Case 37.5: Preferred Stock Rights

  • Unlike common stock, preferred stock entitles holders to dividends before common stockholders but may not confer the same voting rights.
  • Federal Medicine Company Case Overview:
    • Concerned with a type of preferred stock yielding a set interest rate of 9.4%.
    • Legal issues arose when ComEd attempted to buy back these shares under potentially illegal circumstances.
Preferred Stock Regulations
  • Contracts regarding preferred stock have strict interpretations regarding cashing in provisions.
  • Requirement that refinanced redemptions do not come from funds generated through lower-cost loans, but rather through profits or new stock sales.
  • The case emphasizes the courts' careful interpretation of contracts and fulfillment of obligations concerning preferred stock.
Financing a Corporation
  • Two primary ways to finance a corporation:
    • Equity: Through issuing common and preferred stock.
    • Debt: Through issuing bonds, notes, and debentures.
  • The distinction between equity and debt financing is crucial for understanding corporate financing strategies.
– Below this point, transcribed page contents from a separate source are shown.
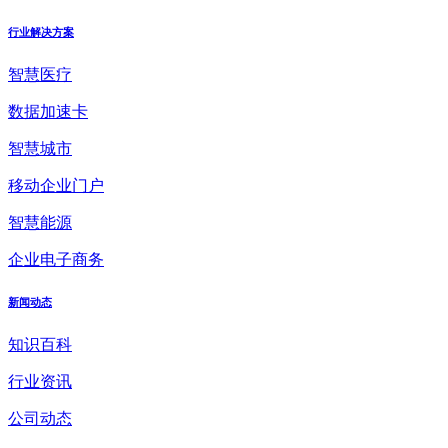
行业解决方案
智慧医疗
数据加速卡
智慧城市
移动企业门户
智慧能源
企业电子商务
新闻动态
知识百科
行业资讯
公司动态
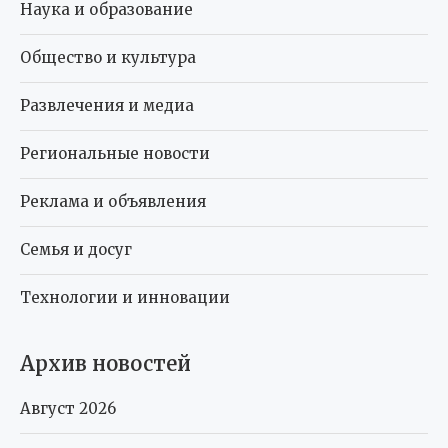
Наука и образование
Общество и культура
Развлечения и медиа
Региональные новости
Реклама и объявления
Семья и досуг
Технологии и инновации
Архив новостей
Август 2026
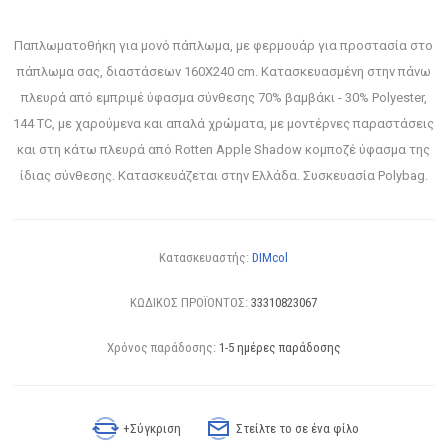
Παπλωματοθήκη για μονό πάπλωμα, με φερμουάρ για προστασία στο
πάπλωμα σας, διαστάσεων 160Χ240 cm. Κατασκευασμένη στην πάνω
πλευρά από εμπριμέ ύφασμα σύνθεσης 70% βαμβάκι - 30% Polyester,
144 TC, με χαρούμενα και απαλά χρώματα, με μοντέρνες παραστάσεις
και στη κάτω πλευρά από Rotten Apple Shadow κομποζέ ύφασμα της
ίδιας σύνθεσης. Κατασκευάζεται στην Ελλάδα. Συσκευασία Polybag.
Κατασκευαστής:
DIMcol
ΚΩΔΙΚΟΣ ΠΡΟΪΟΝΤΟΣ:
33310823067
Χρόνος παράδοσης:
1-5 ημέρες παράδοσης
+Σύγκριση
Στείλτε το σε ένα φίλο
Case on Nonprofit Corporations

  • Hutchinson's Baseball Enterprises: Focuses on the distinction between for-profit and nonprofit organizations, highlighting specific restrictions on nonprofit entities regarding profit generation and distribution.
Nonprofit Regulations
  • A nonprofit corporation can generate profits but must adhere strictly to regulations preventing profit distribution to shareholders or employees.
  • Legal Ruling: The court found that Hutchinson's Baseball Enterprises operated within the acceptable limits for nonprofit status despite generating revenue from ticket sales and concessions.

Conclusion of the Legal Session

  • Summary reiterating the implications of corporate laws, including the importance of meeting legal requirements for formation, operation, and liability.
  • Notice of the next session concerning corporate governance and the Sarbanes-Oxley Act.
  • Encouragement to stay healthy and prepared for upcoming classes and assignments.

Additional Remarks

  • Personal anecdotes from the instructor and interactions with students provided a supportive learning environment.